Crimes committed in funeral homes can range from necrophilia to the illegal sale of body parts to the improper disposal of a corpse. People rely on after-death service providers to take care of loved ones in a caring and respectful manner. Morticians, embalmers, undertakers, funeral directors, and others who work in a funeral home are exposed to circumstances everyday people usually are not. While dependable professionals run most mortuaries, there are occurrences of staff members enacting unexpected crimes.
However, not all crimes committed in a funeral home or crematorium result from negligent workers or owners. In some cases, a third-party gained entry to the premises and carried out acts of desecration, abuse of a corpse, and even theft. When a business is responsible for crimes against the dead, authorities often shut down the operations or suspend the parlor’s license. In extreme cases, those convicted of criminal misconduct face jail time.
In April 2015, Shaynna Lauren Sims, 28, gained entry to Moore’s Eastlawn Funeral Home in Tulsa, Oklahoma. She pretended to be a makeup artist to access the body of Tabatha Lynch. Reportedly, Sims did not like Lynch and believed her husband had been having an affair with her.

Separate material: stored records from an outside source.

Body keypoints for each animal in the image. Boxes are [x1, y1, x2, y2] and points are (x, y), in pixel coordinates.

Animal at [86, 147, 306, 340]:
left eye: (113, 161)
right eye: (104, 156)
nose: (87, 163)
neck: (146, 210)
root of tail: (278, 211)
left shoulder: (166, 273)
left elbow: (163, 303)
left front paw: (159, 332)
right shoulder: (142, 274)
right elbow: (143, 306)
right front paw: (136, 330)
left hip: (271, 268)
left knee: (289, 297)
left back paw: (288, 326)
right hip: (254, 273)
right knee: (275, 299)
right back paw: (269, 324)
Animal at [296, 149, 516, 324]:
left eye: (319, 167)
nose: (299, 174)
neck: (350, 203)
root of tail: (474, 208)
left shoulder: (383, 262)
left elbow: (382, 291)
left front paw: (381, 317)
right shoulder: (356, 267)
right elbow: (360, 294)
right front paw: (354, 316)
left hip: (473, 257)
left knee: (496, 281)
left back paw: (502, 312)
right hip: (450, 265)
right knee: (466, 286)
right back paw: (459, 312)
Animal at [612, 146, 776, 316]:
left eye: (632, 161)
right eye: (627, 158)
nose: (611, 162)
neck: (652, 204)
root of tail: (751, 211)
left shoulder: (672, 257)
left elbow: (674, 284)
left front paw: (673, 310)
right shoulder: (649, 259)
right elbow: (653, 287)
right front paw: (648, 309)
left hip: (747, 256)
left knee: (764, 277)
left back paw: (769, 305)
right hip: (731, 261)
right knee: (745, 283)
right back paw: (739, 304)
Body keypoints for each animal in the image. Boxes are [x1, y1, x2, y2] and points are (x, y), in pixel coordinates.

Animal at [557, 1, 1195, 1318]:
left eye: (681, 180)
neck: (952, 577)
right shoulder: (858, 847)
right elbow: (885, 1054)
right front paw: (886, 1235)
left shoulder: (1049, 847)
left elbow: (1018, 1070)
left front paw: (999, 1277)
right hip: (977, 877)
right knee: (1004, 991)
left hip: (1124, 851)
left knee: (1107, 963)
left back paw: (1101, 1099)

Inside the parlor, Sims mutilated Lynch’s body.
She removed the breasts, toes, and hair. She also slashed the face. Courts sentenced her to 16 years in prison on counts of burglary and “unlawfully removing a body part” from a corpse.
In February 2009, former morgue worker Kenneth Douglas was serving a three-year prison sentence for corpse abuse when DNA linked him to the sexual abuse of at least two additional bodies. 55-year-old Douglas worked for the Hamilton County morgue in Hamilton, Ohio from 1976 to 1992.
The courts originally sentenced Douglas in 2008 for having sex with the body of a teenage murder victim back in 1982. In a 2014 deposition, Douglas admitted he may have had sex with a 100 corpses, alleging he was often drunk or high on crack while doing so.
In July 2017, authorities shut down Swanson's Funeral Home in Flint, Michigan after state inspectors discovered corpses in a unair-conditioned garage. Maggots covered the floor of the garage where funeral director O’Neil D. Swanson II stored the bodies. Reportedly, he stored some in there for up to five months.
Inspectors also uncovered bloody and body-fluid covered coffin pillows in the hallway of the funeral home. Swanson and the business lost operating licenses, and the courts fined Swanson over $34,000.
In July 2014, a landlord discovered eight bodies at the Johnson Family Mortuary in Fort Worth, Texas. The property owner had evicted business-operator Dondre Johnson eight weeks prior. The landlord went to the property to inspect the building and found the neglected remains.
Johnson had left the bodies of six adults on gurneys in unrefrigerated rooms where bodily fluids dripped into buckets. Investigators also found one infant - who had been dead for two years - and one child in caskets. Reportedly, the small bodies had melted from the heat.
Authorities were unable to identify all the bodies due to the extensive deterioration. Families had paid Johnson and his wife to either cremate or bury the bodies, which they did not do. The courts convicted Johnson on counts of theft and abuse of a corpse. He received a two-year prison sentence.